政府統計・行政資料データ活用に関して、欧米では個人 ID を活用した統計間のデータリンケージが
広く行われ、保健医療政策や健康格差対策に活用されています。わが国の保健統計には人口動態調
査、国民生活基礎調査、国民健康・栄養調査などがありますが、統計間のデータのデータリンケージは
個人 ID がないなどの技術的問題のため難しいのが現状です。このため、統計法の改正などで 2010 年
代から公的統計の匿名化個票データの利活用(2 次利用)が広がったものの、統計間のデータリンケー
ジは十分に実施されてきませんでした。
そこで、本研究では国勢調査と人口動態統計(死亡票)が共通してもつ情報を用いてデータリンケージ
する方法を採用し、教育歴と死亡率の関連を死因ごとに分析し、わが国の健康格差の実態を明らかに
することを目的としました。
研究成果(方法・結果)の詳細
本研究では、総務省の国勢調査と厚生労働省の人口動態調査(死亡票)について、統計的研究を目
的として統計法第 33 条に基づく利用申請を行い、匿名化個票データをそれぞれ取得しました。「性、生
年月、居住市区町村、婚姻状況、配偶者の年齢(既婚のみ)」の組み合わせをリンケージキーとし、この
組み合わせが他の人と重複しない日本人を抽出しサンプル人口としました。日本人(30−79 歳)の男性
3,992,202 人、女性 3,992,249 人(全人口の 9.9%)がサンプル人口として分析対象となり、死亡データと国
勢調査の人口データがリンケージされたのは男性で 224,538 人、女性で 101,286 人でした(図 1)。
地域や婚姻状況など人口分布が全人口と近似するように補正し、教育歴別年齢調整死亡率(注 1)と
死亡率比を算出しました。また、教育歴の人口分布を考慮した格差指標(Relative Index of Inequality: RII
と Slope Index of Inequality: SII、(注 2))を算出しました。
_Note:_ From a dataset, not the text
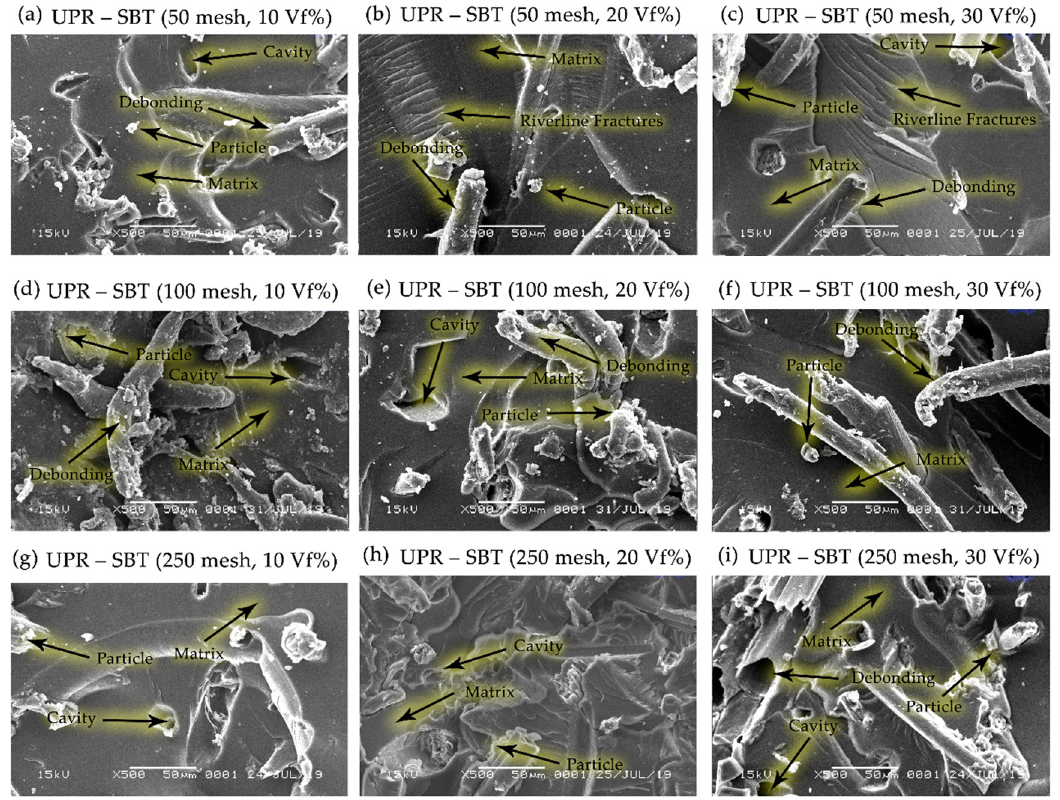
Polymers 2021 , 13 , x FOR PEER REVIEW Figure 13. Comparison of the tensile strength of bamboo–polyester composites from previous and current research.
2010 年国勢調査の教育歴の選択肢は、『小学・
中学』、『高校・旧制中学』、『短大・高専』、『大学・大学院』の4区分で、本研究では『小学・中学』を「中学
卒業者」、『高校・旧制中学』を「高校卒業者」、『短大・高専』および『大学・大学院』を「大学以上卒業者」
と分類し、「不詳」を加えて 4 区分としました(以下、「不詳」を除く)。